Reputation: 77
After updating maven plugin to version 5.1.2 I get an error message
$ERROR [SoapUI] An error occurred [No suitable driver found for jdbc:oracle:thin:@//174.23.0.187:1111/qwe], see error log for details
java.sql.SQLException: No suitable driver found for jdbc:oracle:thin:@//174.23.0.187:1111/qwe
at java.sql.DriverManager.getConnection(DriverManager.java:596)
at java.sql.DriverManager.getConnection(DriverManager.java:215)
at groovy.sql.Sql.newInstance(Sql.java:398)
at groovy.sql.Sql.newInstance(Sql.java:442)
at groovy.sql.Sql$newInstance.call(Unknown Source)

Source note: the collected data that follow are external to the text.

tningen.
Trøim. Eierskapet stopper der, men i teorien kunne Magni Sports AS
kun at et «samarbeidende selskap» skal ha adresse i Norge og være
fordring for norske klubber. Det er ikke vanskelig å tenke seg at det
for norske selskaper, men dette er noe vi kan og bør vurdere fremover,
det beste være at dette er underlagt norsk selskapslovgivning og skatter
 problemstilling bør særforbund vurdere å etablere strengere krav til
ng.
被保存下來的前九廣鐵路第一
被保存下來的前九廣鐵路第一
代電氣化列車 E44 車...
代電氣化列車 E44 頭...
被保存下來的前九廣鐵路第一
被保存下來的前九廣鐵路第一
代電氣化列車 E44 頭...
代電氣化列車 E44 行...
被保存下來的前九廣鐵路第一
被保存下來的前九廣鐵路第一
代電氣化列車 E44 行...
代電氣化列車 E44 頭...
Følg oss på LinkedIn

at org.codehaus.groovy.runtime.callsite.CallSiteArray.defaultCall(CallSiteArray.java:45)
...
Upvotes: 1
Views: 2498
Reputation: 77
register JDBC driver solved the issue
com.eviware.soapui.support.GroovyUtils.registerJdbcDriver( "oracle.jdbc.OracleDriver" )
Upvotes: 2
Reputation: 10329
In case you do not want to use the password locked Oracle repo, you can do the following:
Download the O-JDBC from Oracle.
Place it in your project. Somewhere like a lib
directory.
Use the maven-install-plugin
to install the jar in your local repo. Something like this:
<plugin>
<artifactId>maven-install-plugin</artifactId>
<version>2.4</version>
<executions>
<execution>
<id>install-ojdbc7</id>
<phase>pre-integration-test</phase>
<configuration>
<file>lib/ojdbc7.jar</file>
<repositoryLayout>default</repositoryLayout>
<groupId>oracle.jdbc</groupId>
<artifactId>ojdbc7</artifactId>
<version>12.1.0.2.0</version>
<packaging>jar</packaging>
<generatePom>true</generatePom>
</configuration>
<goals>
<goal>install-file</goal>
</goals>
</execution>
</executions>
</plugin>
The details of how this works are discussed little further here.
For your SoapUI, you will then need to link in the dependency:
<plugin>
<groupId>com.smartbear.soapui</groupId>
<artifactId>soapui-maven-plugin</artifactId>
<version>${soapui-maven-plugin.version}</version>
<dependencies>
<dependency>
<groupId>oracle.jdbc</groupId>
<artifactId>ojdbc7</artifactId>
<version>12.1.0.2.0</version>
</dependency>
</dependencies>
<executions>
<execution>
<phase>integration-test</phase>
<goals>
<goal>test</goal>
</goals>
<configuration>
...
</configuration>
</execution>
</executions>
</plugin>
I am using mvn verify
to run all this.
Upvotes: 1
Reputation: 18517
You need to include oracle jdbc driver to your classpath, which you can download from here
Since you've a maven project the most normal thing to do was to simply include the dependency in your pom.xml
, however due to the oracle jdbc licence there is no public repository with this jar, however recently (a few days ago) oracle adds this jar to their repository. You can try with it following the details on oracle blog (note that user auth is required and maven version 3.2.5 o higher).